I don't think it was "fecked up by design" - i.e. the original intention in the design being to feck it up.
"The design was fecked-up" is perhaps what you meant.
Then again, that's pretty standard for any networking protocol designed at the same time, when security was, well, not considered at all. SMTP probably stands out most of all :-) (although that does of course predate SMB by some considerable margin)
It's called "being expressive" by use of punctuation, capitalization, etc.. I think it is MUCH better than "monotone" and puts the emphasis where _I_ want it. (NOT putting emphasis on the right words changes its meaning, JUST a bit)
facepalm icon for various reasons.
Why not use the tools that come with the silver badge next to your name?
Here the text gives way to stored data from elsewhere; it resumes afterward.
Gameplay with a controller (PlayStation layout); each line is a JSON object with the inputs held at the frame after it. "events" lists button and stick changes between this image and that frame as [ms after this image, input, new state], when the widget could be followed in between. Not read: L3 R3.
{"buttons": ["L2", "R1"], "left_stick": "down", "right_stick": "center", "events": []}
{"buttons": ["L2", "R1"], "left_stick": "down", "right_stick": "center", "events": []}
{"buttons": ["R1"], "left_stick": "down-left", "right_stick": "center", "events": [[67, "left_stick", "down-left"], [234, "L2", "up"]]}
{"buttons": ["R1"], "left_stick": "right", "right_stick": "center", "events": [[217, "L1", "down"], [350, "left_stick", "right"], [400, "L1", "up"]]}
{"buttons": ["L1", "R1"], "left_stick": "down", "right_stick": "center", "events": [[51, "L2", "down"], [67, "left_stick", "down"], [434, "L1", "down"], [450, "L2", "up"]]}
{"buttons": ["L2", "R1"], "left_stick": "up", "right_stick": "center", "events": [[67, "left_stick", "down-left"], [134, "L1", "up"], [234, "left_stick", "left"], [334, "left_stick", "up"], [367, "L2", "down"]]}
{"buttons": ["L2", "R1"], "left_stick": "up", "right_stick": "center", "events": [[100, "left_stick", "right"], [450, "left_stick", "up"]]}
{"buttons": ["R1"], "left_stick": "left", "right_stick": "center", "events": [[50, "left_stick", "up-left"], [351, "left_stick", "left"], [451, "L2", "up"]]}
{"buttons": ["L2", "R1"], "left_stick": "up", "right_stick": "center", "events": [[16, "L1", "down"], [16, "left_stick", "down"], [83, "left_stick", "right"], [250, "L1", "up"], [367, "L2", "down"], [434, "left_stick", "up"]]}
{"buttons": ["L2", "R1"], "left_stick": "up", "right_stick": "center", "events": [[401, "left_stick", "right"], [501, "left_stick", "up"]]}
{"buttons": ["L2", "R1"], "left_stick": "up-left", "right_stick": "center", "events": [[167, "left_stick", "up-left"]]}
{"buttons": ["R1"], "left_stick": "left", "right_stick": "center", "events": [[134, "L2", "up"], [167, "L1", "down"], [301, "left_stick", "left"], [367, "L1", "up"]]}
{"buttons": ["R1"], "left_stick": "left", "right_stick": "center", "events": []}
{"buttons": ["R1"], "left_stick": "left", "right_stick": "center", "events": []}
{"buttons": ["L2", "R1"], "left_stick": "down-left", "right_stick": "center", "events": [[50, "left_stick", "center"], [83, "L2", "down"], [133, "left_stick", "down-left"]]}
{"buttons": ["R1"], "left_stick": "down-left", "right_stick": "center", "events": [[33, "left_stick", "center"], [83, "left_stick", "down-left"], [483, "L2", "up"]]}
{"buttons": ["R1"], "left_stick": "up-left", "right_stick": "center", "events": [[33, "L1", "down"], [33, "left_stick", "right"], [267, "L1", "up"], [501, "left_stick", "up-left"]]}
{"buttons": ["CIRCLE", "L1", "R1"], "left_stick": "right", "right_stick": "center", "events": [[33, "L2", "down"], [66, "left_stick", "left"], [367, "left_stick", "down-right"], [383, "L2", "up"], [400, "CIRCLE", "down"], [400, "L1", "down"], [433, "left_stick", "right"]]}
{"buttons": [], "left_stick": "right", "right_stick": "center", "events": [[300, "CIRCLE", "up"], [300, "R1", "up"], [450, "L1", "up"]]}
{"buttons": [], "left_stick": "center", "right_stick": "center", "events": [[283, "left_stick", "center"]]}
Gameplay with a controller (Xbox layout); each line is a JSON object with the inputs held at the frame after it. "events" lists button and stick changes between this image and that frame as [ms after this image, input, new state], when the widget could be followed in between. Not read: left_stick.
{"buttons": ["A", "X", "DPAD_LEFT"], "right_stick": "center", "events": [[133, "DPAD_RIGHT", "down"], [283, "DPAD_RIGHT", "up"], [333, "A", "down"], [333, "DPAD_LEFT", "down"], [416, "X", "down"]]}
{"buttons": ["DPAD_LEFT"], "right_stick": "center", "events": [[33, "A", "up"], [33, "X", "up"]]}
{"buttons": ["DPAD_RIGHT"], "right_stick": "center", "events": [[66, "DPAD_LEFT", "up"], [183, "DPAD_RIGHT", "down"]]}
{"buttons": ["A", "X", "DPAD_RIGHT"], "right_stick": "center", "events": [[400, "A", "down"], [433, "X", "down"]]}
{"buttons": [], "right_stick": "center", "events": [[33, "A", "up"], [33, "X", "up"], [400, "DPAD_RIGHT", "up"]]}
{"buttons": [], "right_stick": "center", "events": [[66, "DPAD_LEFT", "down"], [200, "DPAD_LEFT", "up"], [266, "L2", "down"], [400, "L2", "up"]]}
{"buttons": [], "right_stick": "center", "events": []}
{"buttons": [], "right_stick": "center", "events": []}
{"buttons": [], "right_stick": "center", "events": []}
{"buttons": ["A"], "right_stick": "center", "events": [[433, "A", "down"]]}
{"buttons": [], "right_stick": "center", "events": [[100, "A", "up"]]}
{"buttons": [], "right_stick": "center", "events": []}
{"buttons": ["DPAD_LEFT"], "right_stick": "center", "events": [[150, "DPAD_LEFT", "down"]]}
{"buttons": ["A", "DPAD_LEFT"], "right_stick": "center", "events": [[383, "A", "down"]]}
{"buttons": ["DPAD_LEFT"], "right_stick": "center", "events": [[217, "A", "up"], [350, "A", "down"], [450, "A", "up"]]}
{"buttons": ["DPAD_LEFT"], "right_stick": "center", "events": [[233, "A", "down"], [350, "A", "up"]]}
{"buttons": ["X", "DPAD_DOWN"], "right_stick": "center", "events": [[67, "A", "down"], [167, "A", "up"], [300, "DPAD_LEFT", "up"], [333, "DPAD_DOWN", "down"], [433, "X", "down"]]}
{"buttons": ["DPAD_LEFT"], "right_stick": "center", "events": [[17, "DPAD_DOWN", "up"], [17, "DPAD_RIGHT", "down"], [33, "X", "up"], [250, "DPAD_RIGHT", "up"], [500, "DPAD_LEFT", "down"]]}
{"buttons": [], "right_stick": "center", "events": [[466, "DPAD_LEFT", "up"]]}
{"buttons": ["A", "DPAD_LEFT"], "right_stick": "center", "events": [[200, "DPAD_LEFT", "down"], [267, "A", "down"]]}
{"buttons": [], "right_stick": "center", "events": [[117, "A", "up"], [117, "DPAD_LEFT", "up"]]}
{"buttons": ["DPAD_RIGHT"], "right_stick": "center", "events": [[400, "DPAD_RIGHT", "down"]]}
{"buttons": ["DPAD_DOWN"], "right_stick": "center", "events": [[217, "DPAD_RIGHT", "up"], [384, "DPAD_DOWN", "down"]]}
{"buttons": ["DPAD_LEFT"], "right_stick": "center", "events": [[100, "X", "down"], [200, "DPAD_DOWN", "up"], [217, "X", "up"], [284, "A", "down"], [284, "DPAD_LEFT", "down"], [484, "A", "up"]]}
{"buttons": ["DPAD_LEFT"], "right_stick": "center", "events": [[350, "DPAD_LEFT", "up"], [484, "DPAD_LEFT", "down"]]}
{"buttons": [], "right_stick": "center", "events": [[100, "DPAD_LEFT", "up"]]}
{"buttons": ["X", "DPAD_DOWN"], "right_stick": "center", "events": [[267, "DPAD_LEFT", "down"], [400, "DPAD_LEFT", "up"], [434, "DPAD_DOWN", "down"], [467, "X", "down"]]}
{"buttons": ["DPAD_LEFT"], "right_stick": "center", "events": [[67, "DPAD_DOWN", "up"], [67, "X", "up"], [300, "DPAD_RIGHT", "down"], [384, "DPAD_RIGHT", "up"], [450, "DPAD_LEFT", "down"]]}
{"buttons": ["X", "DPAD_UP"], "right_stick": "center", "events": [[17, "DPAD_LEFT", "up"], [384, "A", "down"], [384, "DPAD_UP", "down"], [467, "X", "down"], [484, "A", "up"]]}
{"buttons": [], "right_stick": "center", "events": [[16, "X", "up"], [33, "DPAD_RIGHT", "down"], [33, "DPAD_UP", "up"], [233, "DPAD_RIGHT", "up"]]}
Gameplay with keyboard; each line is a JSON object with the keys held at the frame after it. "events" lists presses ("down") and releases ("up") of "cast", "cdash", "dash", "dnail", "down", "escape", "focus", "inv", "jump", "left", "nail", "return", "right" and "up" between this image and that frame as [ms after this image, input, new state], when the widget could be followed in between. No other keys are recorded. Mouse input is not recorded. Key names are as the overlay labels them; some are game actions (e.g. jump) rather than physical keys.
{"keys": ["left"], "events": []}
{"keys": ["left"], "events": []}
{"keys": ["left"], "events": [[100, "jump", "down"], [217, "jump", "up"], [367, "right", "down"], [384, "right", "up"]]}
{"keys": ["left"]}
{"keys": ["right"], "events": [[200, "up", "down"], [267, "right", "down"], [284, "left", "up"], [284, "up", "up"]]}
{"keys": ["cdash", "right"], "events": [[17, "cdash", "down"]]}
Things like bold, italics, and underlining can add just as much emphasis in the same places and make your posts easier to read at the same time. You have earned the privileges and no one will think less of you for using them.
On the other hand, by insisting on using caps to accomplish your goals you are coming across like a guy that thinks the volume of the message makes it a better argument. People will discount what you have to say because of it. Or worse, just ignore you.
"Why not just patch the vulnerability rather than disabling it?"
Microsoft HAVE patched all the SMBv1 OS security vulnerabilities to date in supported OSs - and in quite a few that were no longer supported.
There is however an unpatched denial of service issue called SMBLoris:
“The case offers no serious security implications and we do not plan to address it with a security update,” a Microsoft spokesperson told Threatpost. “For enterprise customers who may be concerned, we recommend they consider blocking access from the internet to SMBv1.”